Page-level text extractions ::
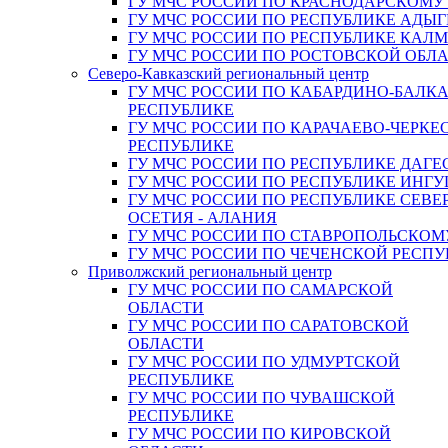
ГУ МЧС РОССИИ ПО КРАСНОДАРСКОМУ
ГУ МЧС РОССИИ ПО РЕСПУБЛИКЕ АДЫГ
ГУ МЧС РОССИИ ПО РЕСПУБЛИКЕ КАЛ
ГУ МЧС РОССИИ ПО РОСТОВСКОЙ ОБЛ
Северо-Кавказский региональный центр
ГУ МЧС РОССИИ ПО КАБАРДИНО-БАЛК
РЕСПУБЛИКЕ
ГУ МЧС РОССИИ ПО КАРАЧАЕВО-ЧЕРКЕ
РЕСПУБЛИКЕ
ГУ МЧС РОССИИ ПО РЕСПУБЛИКЕ ДАГЕ
ГУ МЧС РОССИИ ПО РЕСПУБЛИКЕ ИНГ
ГУ МЧС РОССИИ ПО РЕСПУБЛИКЕ СЕВЕ
ОСЕТИЯ - АЛАНИЯ
ГУ МЧС РОССИИ ПО СТАВРОПОЛЬСКОМ
ГУ МЧС РОССИИ ПО ЧЕЧЕНСКОЙ РЕСПУ
Приволжский региональный центр
ГУ МЧС РОССИИ ПО САМАРСКОЙ
ОБЛАСТИ
ГУ МЧС РОССИИ ПО САРАТОВСКОЙ
ОБЛАСТИ
ГУ МЧС РОССИИ ПО УДМУРТСКОЙ
РЕСПУБЛИКЕ
ГУ МЧС РОССИИ ПО ЧУВАШСКОЙ
РЕСПУБЛИКЕ
ГУ МЧС РОССИИ ПО КИРОВСКОЙ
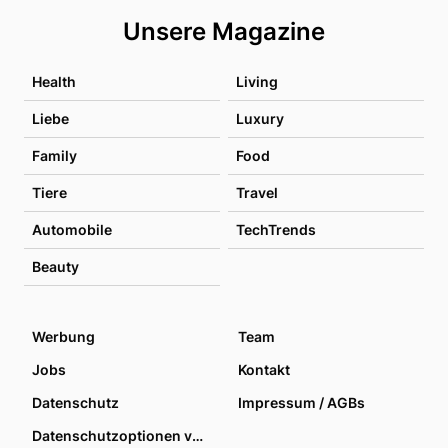
Unsere Magazine
Health
Living
Liebe
Luxury
Family
Food
Tiere
Travel
Automobile
TechTrends
Beauty
Werbung
Team
Jobs
Kontakt
Datenschutz
Impressum / AGBs
Datenschutzoptionen verwalten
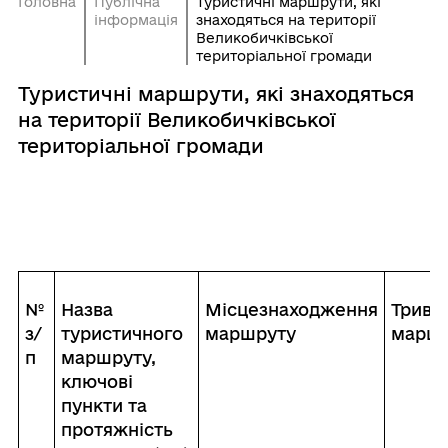
Головна
Публічна
Туристичні маршрути, які
інформація
знаходяться на території
Великобичківської
територіальної громади
Туристичні маршрути, які знаходяться
на території Великобичківської
територіальної громади
№
Назва
Місцезнаходження
Трива
з/
туристичного
маршруту
маршр
п
маршруту,
ключові
пункти та
протяжність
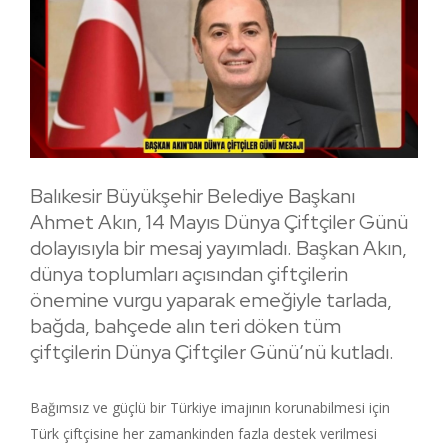
Balıkesir Büyükşehir Belediye Başkanı
Ahmet Akın, 14 Mayıs Dünya Çiftçiler Günü
dolayısıyla bir mesaj yayımladı. Başkan Akın,
dünya toplumları açısından çiftçilerin
önemine vurgu yaparak emeğiyle tarlada,
bağda, bahçede alın teri döken tüm
çiftçilerin Dünya Çiftçiler Günü’nü kutladı.
Bağımsız ve güçlü bir Türkiye imajının korunabilmesi için
Türk çiftçisine her zamankinden fazla destek verilmesi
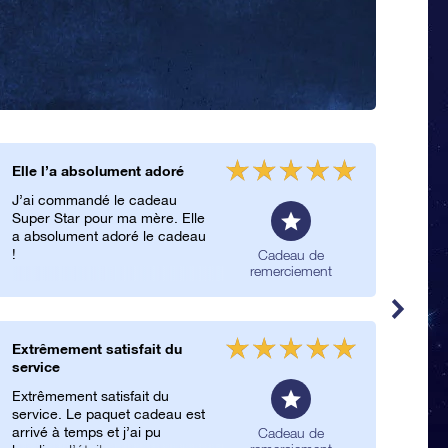
Elle l’a absolument adoré
Un 
J’ai commandé le cadeau
Merv
Super Star pour ma mère. Elle
desi
a absolument adoré le cadeau
mag
!
incr
Cadeau de
remerciement
Extrêmement satisfait du
Trè
service
Merv
Extrêmement satisfait du
desi
service. Le paquet cadeau est
mag
arrivé à temps et j’ai pu
incr
Cadeau de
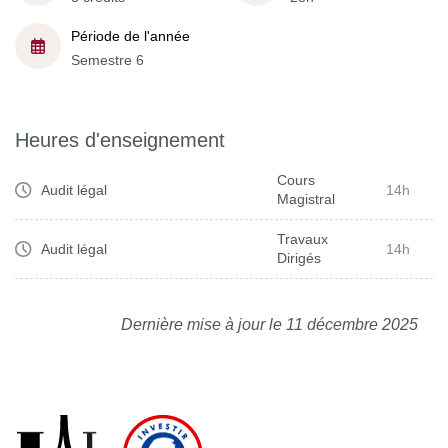
Période de l'année
Semestre 6
Heures d'enseignement
Cours
Audit légal
14h
Magistral
Travaux
Audit légal
14h
Dirigés
Dernière mise à jour le 11 décembre 2025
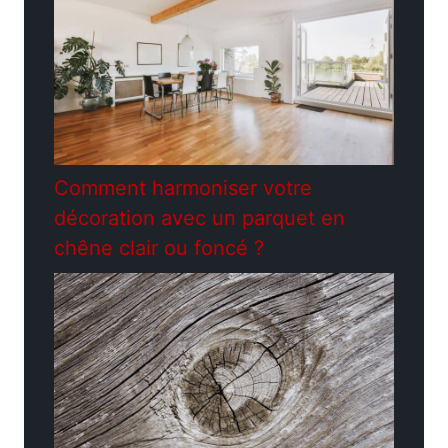
Comment harmoniser votre
décoration avec un parquet en
chêne clair ou foncé ?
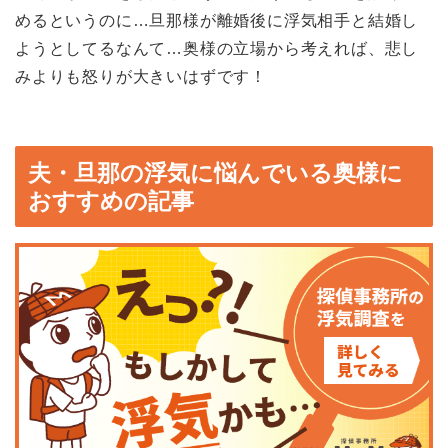
めるというのに…旦那様が離婚後に浮気相手と結婚し
ようとしてるなんて…奥様の立場から考えれば、悲し
みよりも怒りが大きいはずです！
夫・旦那の浮気に悩んでいる奥様に
おすすめの記事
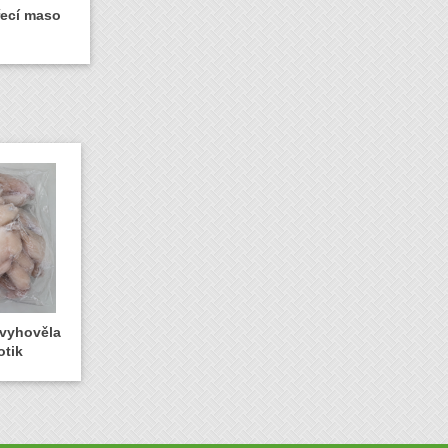
řecí maso
evyhověla
otik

Task instructions ::
Going from the beginning of the items through the line that contains "ОСЕТИЯ - АЛАНИЯ", write those lines again with "РЕСПУБЛИКЕ" replaced by "РЕСП." and nothing else changed. Leave out the pictures.

Answer to this task ::
ГУ МЧС РОССИИ ПО КРАСНОДАРСКОМУ
ГУ МЧС РОССИИ ПО РЕСП. АДЫГ
ГУ МЧС РОССИИ ПО РЕСП. КАЛ
ГУ МЧС РОССИИ ПО РОСТОВСКОЙ ОБЛ
Северо-Кавказский региональный центр
ГУ МЧС РОССИИ ПО КАБАРДИНО-БАЛК
РЕСП.
ГУ МЧС РОССИИ ПО КАРАЧАЕВО-ЧЕРКЕ
РЕСП.
ГУ МЧС РОССИИ ПО РЕСП. ДАГЕ
ГУ МЧС РОССИИ ПО РЕСП. ИНГ
ГУ МЧС РОССИИ ПО РЕСП. СЕВЕ
ОСЕТИЯ - АЛАНИЯ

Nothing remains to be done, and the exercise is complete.